Records to use>
BEGIN

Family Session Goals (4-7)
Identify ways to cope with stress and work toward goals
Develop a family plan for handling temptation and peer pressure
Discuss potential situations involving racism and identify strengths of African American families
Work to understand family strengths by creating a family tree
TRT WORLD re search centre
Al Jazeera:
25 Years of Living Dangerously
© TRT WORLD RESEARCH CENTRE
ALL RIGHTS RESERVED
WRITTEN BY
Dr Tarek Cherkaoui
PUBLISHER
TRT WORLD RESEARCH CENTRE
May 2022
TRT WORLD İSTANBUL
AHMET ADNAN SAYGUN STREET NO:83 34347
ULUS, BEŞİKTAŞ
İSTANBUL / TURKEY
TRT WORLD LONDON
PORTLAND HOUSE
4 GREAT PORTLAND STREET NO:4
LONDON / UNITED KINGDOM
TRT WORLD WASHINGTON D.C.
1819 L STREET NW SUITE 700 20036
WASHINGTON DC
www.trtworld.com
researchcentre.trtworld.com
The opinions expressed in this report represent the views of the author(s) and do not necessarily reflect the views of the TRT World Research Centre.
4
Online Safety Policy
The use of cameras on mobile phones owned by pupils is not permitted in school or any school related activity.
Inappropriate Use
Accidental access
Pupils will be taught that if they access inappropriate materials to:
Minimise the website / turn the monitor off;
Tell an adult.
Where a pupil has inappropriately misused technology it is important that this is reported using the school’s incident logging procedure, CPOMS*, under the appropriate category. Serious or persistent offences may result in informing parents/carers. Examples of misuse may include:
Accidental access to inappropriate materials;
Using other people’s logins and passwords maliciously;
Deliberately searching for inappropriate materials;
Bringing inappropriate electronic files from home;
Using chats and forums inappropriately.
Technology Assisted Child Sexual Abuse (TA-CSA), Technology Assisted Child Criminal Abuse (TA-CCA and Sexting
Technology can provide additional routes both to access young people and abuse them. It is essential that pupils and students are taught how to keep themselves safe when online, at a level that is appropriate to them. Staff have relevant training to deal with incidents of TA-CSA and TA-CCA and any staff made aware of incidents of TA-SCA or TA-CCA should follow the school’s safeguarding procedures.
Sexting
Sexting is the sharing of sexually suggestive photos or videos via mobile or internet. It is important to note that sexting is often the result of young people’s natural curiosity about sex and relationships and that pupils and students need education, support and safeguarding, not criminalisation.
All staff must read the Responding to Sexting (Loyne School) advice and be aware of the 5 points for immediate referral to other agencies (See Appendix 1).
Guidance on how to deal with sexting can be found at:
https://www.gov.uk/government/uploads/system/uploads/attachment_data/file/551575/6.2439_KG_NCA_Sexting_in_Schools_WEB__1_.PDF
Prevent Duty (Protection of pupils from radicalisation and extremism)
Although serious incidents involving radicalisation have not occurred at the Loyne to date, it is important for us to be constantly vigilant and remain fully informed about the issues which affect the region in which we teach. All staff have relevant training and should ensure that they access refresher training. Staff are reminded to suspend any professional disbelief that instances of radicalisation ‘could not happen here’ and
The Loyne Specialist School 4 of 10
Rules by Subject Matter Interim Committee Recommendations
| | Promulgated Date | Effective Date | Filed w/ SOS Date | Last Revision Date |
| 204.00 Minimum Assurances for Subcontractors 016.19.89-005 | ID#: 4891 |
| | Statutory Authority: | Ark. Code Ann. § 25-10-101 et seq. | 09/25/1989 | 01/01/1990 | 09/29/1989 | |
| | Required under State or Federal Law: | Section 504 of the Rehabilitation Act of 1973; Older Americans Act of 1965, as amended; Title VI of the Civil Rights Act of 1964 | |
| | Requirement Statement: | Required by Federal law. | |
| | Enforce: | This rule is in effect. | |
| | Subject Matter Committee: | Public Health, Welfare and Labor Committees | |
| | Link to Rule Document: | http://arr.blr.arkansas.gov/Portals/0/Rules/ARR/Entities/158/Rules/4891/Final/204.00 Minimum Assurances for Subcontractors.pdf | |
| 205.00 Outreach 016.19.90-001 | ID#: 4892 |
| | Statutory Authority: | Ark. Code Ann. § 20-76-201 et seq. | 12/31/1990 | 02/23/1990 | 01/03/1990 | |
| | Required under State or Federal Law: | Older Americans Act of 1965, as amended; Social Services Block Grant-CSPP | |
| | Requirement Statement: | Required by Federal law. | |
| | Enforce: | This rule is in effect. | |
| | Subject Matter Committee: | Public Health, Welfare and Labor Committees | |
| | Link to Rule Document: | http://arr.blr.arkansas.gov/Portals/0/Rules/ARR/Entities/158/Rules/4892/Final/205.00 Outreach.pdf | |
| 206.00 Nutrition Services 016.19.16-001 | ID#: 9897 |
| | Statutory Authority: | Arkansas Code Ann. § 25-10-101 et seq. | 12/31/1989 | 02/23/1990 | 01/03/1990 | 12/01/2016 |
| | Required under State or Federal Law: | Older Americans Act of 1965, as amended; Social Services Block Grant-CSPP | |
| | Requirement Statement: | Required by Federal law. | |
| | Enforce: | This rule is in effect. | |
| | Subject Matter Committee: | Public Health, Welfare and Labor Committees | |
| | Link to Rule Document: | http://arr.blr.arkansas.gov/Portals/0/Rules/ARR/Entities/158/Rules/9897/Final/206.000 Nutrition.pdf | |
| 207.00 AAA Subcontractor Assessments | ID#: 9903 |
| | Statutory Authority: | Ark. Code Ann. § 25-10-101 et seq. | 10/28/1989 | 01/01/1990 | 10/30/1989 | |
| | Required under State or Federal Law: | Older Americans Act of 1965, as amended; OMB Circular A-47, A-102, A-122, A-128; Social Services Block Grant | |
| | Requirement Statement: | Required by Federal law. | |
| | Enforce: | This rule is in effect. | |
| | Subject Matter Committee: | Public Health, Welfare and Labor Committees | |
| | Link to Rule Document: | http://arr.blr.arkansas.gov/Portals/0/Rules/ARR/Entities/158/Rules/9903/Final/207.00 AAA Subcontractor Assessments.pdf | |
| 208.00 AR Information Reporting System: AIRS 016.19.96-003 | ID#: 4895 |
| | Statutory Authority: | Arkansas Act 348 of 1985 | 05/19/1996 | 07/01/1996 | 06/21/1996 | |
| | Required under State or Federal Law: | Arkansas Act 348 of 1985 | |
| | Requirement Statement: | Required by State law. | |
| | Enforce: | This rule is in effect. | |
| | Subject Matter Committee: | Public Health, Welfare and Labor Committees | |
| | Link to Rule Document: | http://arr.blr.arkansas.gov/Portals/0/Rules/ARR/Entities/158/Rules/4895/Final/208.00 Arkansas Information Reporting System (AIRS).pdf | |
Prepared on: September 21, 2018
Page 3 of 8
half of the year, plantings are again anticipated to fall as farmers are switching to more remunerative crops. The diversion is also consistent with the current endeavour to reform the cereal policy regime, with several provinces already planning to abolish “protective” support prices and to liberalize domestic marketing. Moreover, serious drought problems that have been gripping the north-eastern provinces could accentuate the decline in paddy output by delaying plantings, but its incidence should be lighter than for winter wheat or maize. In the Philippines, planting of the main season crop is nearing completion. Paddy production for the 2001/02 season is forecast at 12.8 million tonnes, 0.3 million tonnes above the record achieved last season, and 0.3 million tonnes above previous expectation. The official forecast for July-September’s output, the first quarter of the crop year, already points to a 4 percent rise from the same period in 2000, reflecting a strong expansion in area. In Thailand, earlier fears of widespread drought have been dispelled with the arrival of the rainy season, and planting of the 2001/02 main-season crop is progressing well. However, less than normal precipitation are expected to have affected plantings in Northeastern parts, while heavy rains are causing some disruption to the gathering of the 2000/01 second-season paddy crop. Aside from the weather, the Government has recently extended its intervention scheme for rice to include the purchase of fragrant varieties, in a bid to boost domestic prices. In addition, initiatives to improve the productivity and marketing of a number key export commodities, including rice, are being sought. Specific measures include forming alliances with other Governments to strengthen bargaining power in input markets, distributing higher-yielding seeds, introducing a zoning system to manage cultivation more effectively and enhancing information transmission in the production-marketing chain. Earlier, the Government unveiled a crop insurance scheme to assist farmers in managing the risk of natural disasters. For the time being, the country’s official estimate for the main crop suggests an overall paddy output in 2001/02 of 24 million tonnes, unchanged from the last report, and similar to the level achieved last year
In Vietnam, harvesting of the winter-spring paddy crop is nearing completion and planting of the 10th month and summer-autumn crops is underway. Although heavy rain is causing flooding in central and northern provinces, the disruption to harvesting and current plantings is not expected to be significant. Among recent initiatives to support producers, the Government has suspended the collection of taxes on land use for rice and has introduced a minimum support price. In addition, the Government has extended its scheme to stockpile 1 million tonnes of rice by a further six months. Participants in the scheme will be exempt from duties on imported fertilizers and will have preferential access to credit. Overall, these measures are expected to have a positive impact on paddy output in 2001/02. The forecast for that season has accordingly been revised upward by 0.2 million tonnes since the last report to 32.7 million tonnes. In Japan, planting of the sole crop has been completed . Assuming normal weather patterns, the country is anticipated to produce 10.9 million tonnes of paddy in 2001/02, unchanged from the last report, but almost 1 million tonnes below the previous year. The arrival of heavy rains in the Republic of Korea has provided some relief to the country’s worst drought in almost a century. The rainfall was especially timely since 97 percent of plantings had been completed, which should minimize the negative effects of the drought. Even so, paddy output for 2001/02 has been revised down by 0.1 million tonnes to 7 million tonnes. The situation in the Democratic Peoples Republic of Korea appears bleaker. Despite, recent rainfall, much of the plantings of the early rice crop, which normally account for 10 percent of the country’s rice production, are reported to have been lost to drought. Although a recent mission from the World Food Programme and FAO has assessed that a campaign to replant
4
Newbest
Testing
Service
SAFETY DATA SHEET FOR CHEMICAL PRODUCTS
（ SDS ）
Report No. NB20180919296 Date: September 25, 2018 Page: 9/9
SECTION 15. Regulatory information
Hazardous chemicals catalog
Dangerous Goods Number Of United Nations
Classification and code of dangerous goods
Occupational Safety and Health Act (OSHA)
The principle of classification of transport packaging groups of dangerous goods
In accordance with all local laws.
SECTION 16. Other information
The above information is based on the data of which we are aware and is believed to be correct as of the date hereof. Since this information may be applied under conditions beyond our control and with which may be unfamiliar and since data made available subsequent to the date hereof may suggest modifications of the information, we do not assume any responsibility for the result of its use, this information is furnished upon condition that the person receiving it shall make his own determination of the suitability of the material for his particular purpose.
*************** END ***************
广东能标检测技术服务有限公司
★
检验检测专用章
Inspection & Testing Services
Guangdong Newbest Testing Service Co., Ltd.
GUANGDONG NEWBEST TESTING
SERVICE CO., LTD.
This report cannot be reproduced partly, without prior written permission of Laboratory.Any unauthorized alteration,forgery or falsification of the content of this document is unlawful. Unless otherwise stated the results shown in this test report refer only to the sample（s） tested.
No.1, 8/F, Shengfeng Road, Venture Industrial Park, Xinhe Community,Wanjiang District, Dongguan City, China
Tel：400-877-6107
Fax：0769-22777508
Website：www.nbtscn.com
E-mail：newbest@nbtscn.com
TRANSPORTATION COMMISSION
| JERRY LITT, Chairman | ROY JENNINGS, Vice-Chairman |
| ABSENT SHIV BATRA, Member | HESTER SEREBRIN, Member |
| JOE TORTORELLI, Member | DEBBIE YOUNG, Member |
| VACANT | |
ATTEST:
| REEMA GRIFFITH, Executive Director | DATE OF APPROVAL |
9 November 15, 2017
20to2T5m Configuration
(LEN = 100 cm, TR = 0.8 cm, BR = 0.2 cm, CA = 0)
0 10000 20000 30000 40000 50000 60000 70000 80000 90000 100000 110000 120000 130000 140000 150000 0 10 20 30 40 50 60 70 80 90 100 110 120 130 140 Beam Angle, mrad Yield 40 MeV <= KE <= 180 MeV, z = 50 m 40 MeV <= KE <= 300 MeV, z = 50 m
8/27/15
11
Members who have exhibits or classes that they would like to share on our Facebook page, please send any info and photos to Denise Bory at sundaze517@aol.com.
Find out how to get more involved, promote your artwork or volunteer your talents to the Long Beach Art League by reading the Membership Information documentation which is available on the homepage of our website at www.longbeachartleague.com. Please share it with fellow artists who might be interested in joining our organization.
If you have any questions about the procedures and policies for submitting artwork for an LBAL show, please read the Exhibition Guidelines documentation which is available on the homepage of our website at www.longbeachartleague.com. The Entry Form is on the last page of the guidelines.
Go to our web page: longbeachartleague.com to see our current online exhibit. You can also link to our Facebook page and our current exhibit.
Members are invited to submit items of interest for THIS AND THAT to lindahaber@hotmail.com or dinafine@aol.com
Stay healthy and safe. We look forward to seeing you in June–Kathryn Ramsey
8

END

Your assignment> Only the lines from the one with "Members are invited" through the last line above should be restated, word for word.

Expected answer>
Members are invited to submit items of interest for THIS AND THAT to lindahaber@hotmail.com or dinafine@aol.com
Stay healthy and safe. We look forward to seeing you in June–Kathryn Ramsey
8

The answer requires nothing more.